> **Requirement**:
Reproduce every line of the records below word for word, leaving out the pictures.

[Human pose keypoint records]
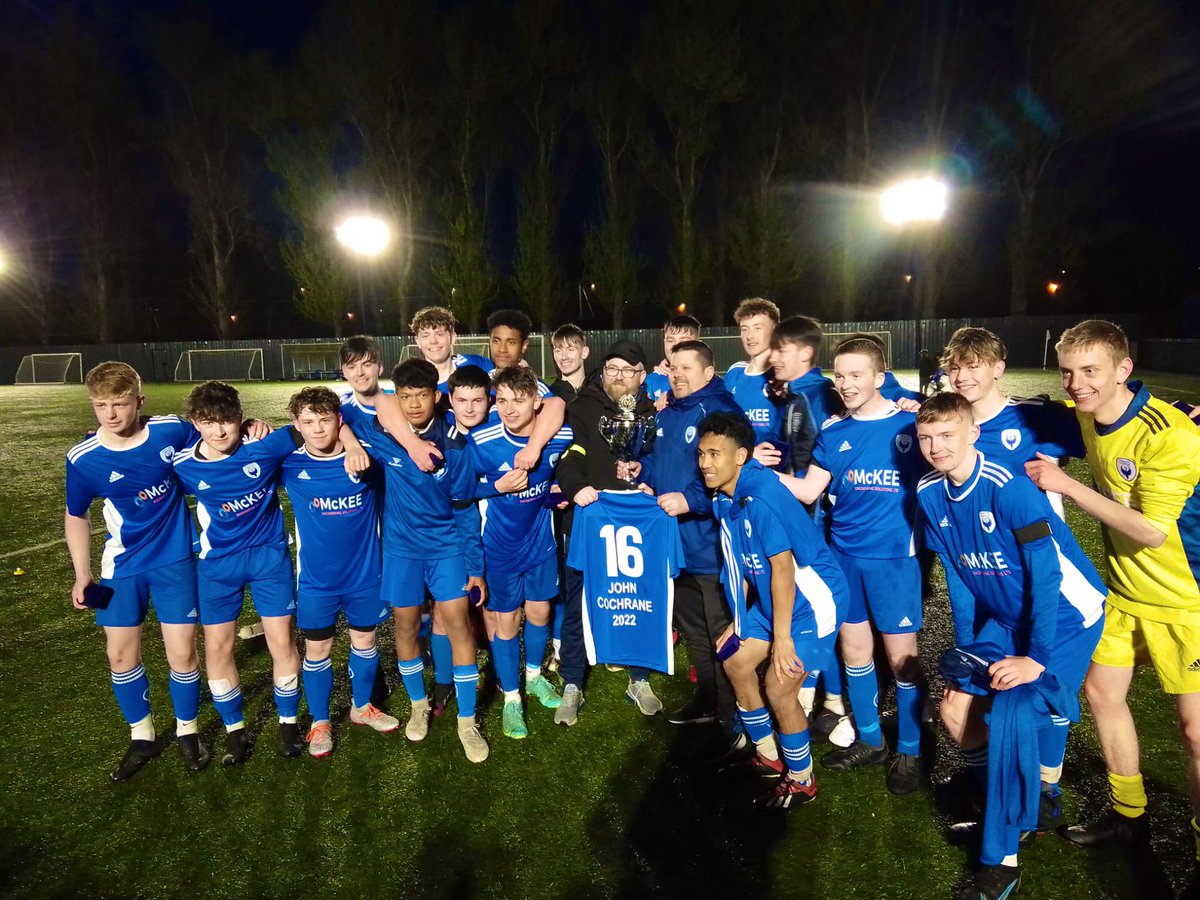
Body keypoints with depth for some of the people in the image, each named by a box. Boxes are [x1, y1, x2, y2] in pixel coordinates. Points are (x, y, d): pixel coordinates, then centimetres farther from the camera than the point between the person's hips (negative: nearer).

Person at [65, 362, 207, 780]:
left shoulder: (173, 430, -15)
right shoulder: (82, 458, -12)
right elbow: (76, 516, 4)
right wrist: (82, 574, 1)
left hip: (175, 559, -1)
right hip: (122, 566, 2)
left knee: (182, 653, 1)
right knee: (121, 654, 9)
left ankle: (187, 732, 26)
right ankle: (142, 738, 31)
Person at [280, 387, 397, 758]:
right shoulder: (291, 465, -9)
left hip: (365, 573, 1)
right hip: (316, 579, 0)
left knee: (365, 641, 17)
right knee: (317, 649, 11)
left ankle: (362, 707, 41)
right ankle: (320, 722, 33)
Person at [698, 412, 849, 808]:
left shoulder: (762, 498, -29)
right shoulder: (725, 498, -1)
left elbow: (782, 567, -27)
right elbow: (742, 565, 8)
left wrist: (782, 638, -22)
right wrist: (738, 620, 12)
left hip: (812, 600, -9)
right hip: (772, 598, 10)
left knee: (779, 689, -9)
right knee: (736, 663, 13)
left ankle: (801, 781, 18)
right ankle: (768, 755, 34)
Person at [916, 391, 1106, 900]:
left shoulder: (1009, 489, -27)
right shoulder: (930, 493, -6)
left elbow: (1047, 576, -24)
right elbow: (957, 575, 3)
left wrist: (1037, 658, -20)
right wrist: (966, 648, 5)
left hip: (1064, 617, -7)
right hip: (1006, 619, 7)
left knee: (1011, 714, -21)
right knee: (955, 709, 4)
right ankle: (1014, 802, 31)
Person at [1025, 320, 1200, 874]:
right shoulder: (1085, 415, -4)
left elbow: (1153, 531, -27)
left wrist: (1067, 486, -27)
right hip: (1125, 589, 8)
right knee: (1102, 691, 14)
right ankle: (1129, 815, 34)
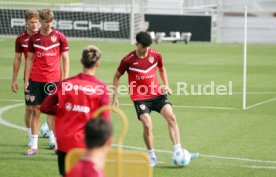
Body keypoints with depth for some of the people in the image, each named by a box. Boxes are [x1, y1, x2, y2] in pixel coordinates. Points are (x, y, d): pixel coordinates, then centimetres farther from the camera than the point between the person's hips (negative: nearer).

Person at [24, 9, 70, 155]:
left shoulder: (59, 37, 0)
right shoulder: (34, 38, 6)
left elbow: (65, 59, 3)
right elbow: (30, 59, 12)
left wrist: (65, 79, -3)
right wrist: (26, 80, 7)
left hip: (53, 79, -2)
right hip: (36, 79, 2)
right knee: (36, 110, 3)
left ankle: (56, 142, 8)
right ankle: (34, 145, 6)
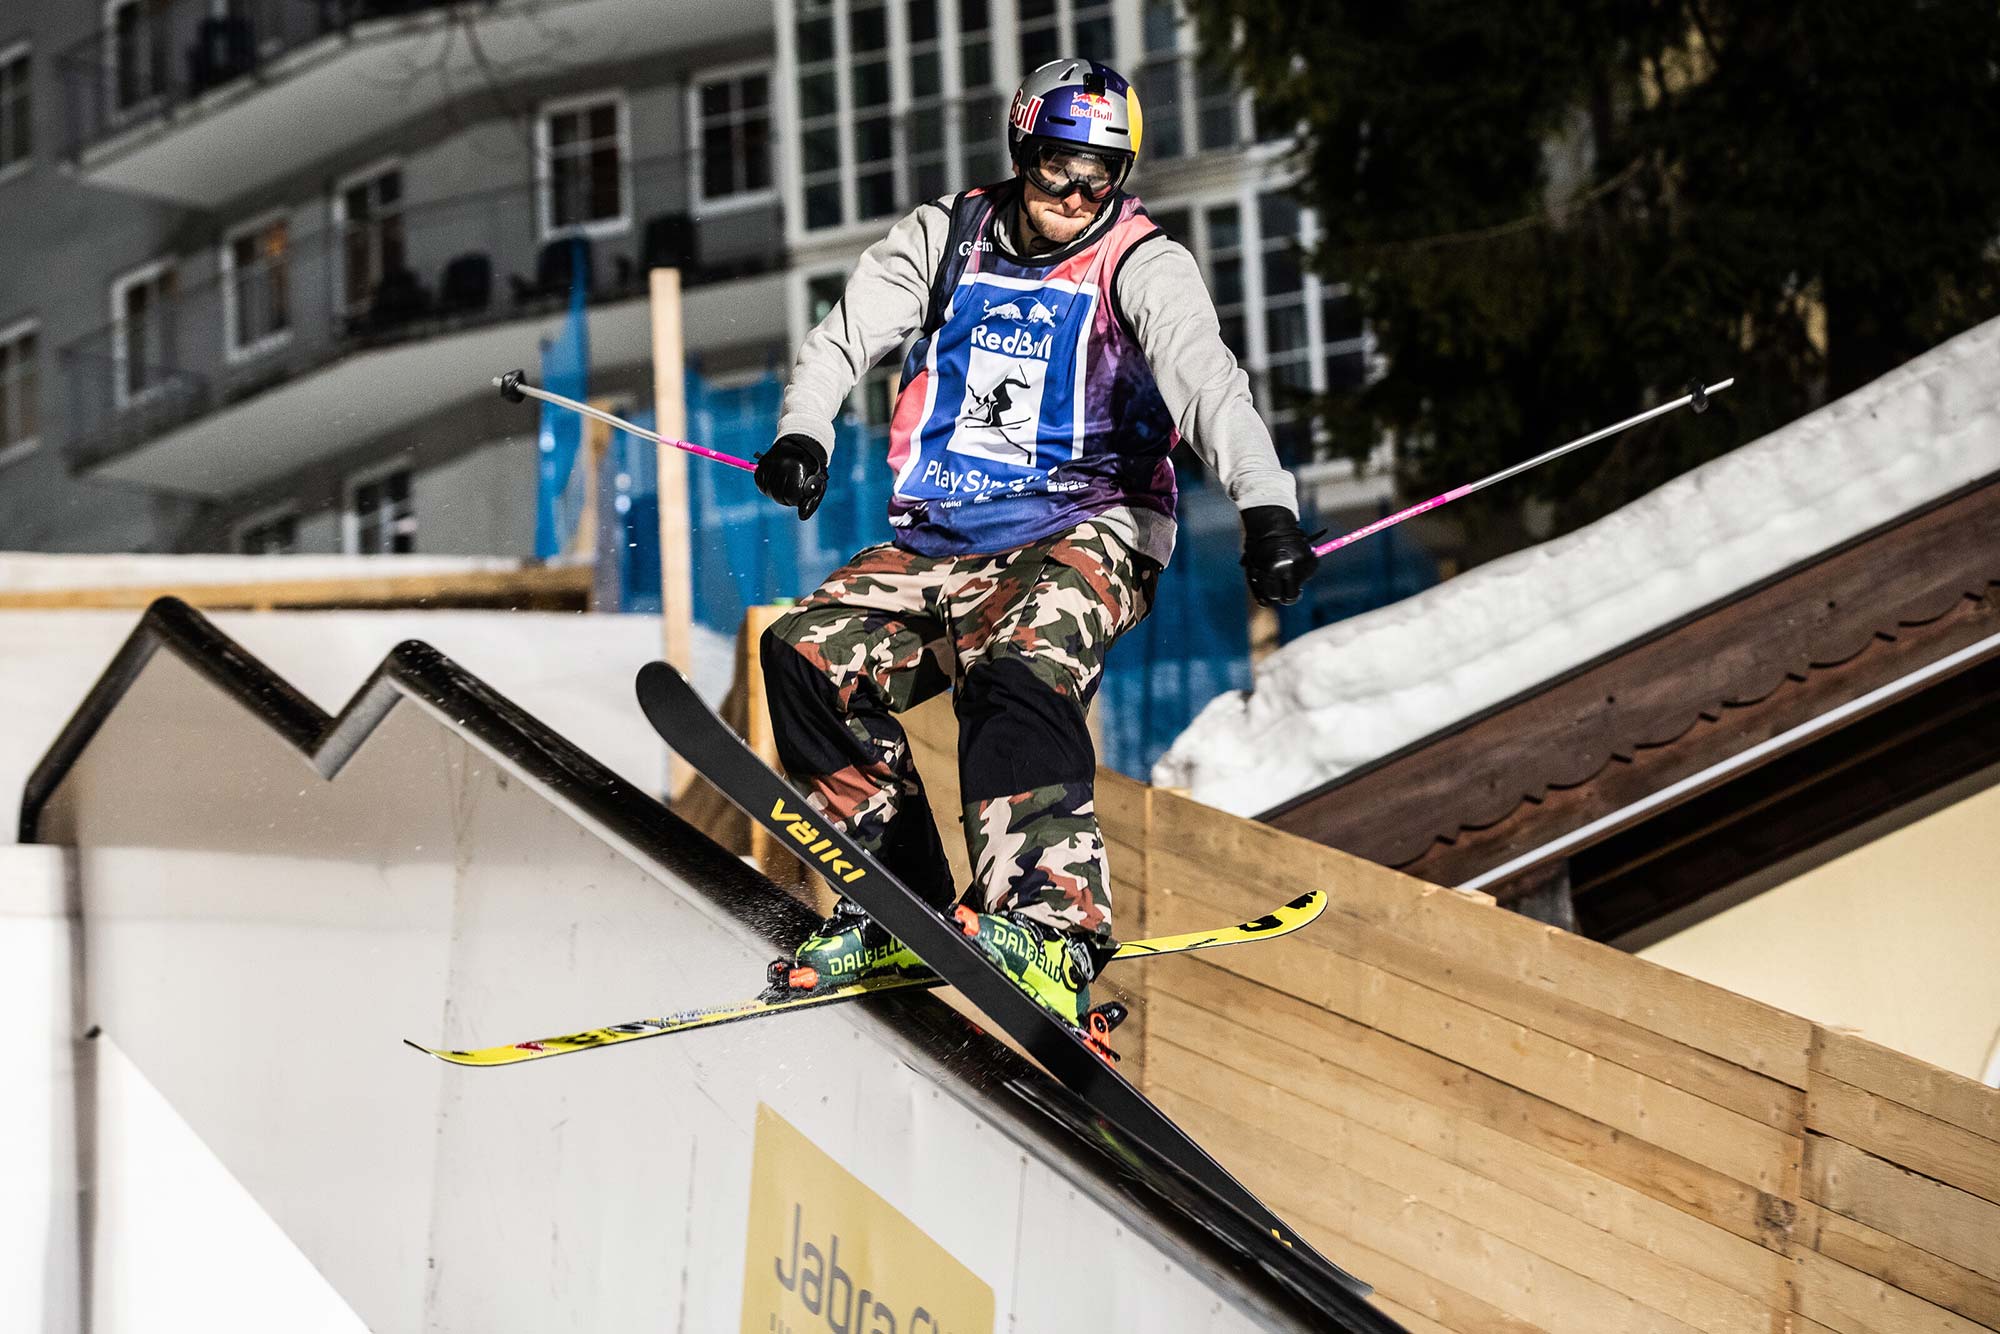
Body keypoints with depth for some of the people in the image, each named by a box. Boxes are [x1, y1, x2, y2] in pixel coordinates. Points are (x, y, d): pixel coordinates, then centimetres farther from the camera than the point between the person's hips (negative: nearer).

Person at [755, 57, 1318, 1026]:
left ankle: (1052, 926, -39)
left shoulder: (1140, 266, -4)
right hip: (940, 542, 5)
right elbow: (845, 335, 5)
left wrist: (1265, 507, -36)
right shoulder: (946, 238, 10)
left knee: (1017, 675, -34)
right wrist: (804, 433, -17)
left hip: (1085, 534, -5)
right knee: (805, 654, -15)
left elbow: (1208, 383, -19)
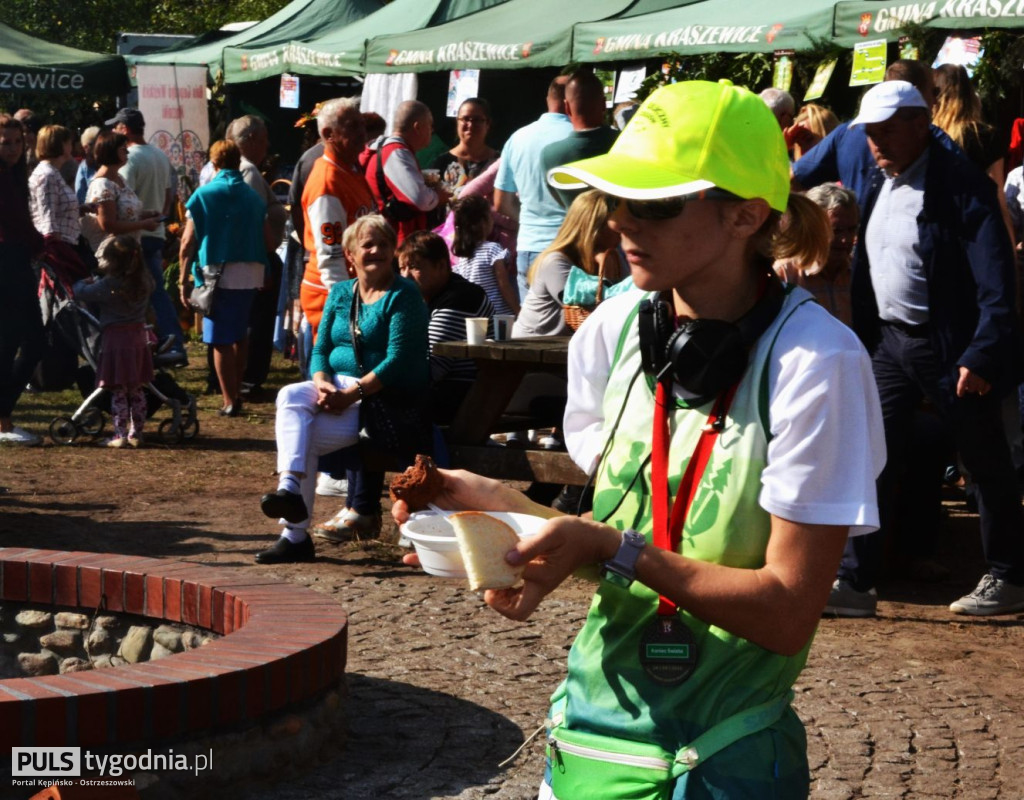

> **Answer section**:
Body keypoints with depth for some of the people in the image, each named by a box. Boxes are [x1, y1, x2, y2] in pixel coordinates. Points are (x, y, d): pixel coordinates, then centimetres farther from the camera than the point between the person's hips (negative: nearer).

Person at [65, 362, 207, 780]:
left shoulder: (173, 430, -15)
right shoulder: (82, 458, -12)
right elbow: (76, 516, 4)
right wrist: (82, 574, 1)
left hip: (175, 559, -1)
right hip: (122, 566, 2)
left knee: (182, 653, 1)
right knee: (121, 654, 9)
left ankle: (187, 732, 26)
right ankle: (142, 738, 31)
Person at [280, 387, 397, 758]:
right shoulder: (291, 465, -9)
left hip: (365, 573, 1)
right hip: (316, 579, 0)
left knee: (365, 641, 17)
right knee: (317, 649, 11)
left ankle: (362, 707, 41)
right ankle: (320, 722, 33)
Person at [698, 412, 849, 808]:
left shoulder: (762, 498, -29)
right shoulder: (725, 498, -1)
left elbow: (782, 567, -27)
right elbow: (742, 565, 8)
left wrist: (782, 638, -22)
right wrist: (738, 620, 12)
left hip: (812, 600, -9)
right hip: (772, 598, 10)
left knee: (779, 689, -9)
right knee: (736, 663, 13)
left ankle: (801, 781, 18)
right ankle: (768, 755, 34)
Person at [916, 391, 1106, 900]:
left shoulder: (1009, 489, -27)
right shoulder: (930, 493, -6)
left elbow: (1047, 576, -24)
right elbow: (957, 575, 3)
left wrist: (1037, 658, -20)
right wrist: (966, 648, 5)
left hip: (1064, 617, -7)
right hip: (1006, 619, 7)
left knee: (1011, 714, -21)
right knee: (955, 709, 4)
right ankle: (1014, 802, 31)
Person at [1025, 320, 1200, 874]:
right shoulder: (1085, 415, -4)
left elbow: (1153, 531, -27)
left wrist: (1067, 486, -27)
right hip: (1125, 589, 8)
right knee: (1102, 691, 14)
right ankle: (1129, 815, 34)
Body keypoints with depth for some of the people in the image, each named by a box. Boxes are [x1, y1, x2, y2] in pixel coordinates. Points are (x, y, d): pixel coordinates, then centimetres farther from the camera than the point between the person's hips (negative: nearer).

Person at [24, 9, 70, 155]:
left shoulder: (59, 37, 0)
right shoulder: (34, 38, 6)
left elbow: (65, 59, 3)
right elbow: (30, 59, 12)
left wrist: (65, 79, -3)
right wrist: (26, 80, 7)
left hip: (53, 79, -2)
right hip: (36, 79, 2)
right knee: (36, 110, 3)
left ankle: (56, 142, 8)
right ankle: (34, 145, 6)
Body keypoints with depth for some of the people in the image, each named by a box. Boxes are [x1, y1, x2, y2] in pixel coordinates. Points are (x, y, d): pixel coordinates, then centimetres farther from the camera than the point between the person's hips (negative: nearer).

Person at [755, 57, 1318, 1026]:
left ankle: (1052, 926, -39)
left shoulder: (1140, 266, -4)
right hip: (940, 542, 5)
right elbow: (845, 335, 5)
left wrist: (1265, 507, -36)
right shoulder: (946, 238, 10)
left knee: (1017, 675, -34)
right wrist: (804, 433, -17)
left hip: (1085, 534, -5)
right knee: (805, 654, -15)
left elbow: (1208, 383, -19)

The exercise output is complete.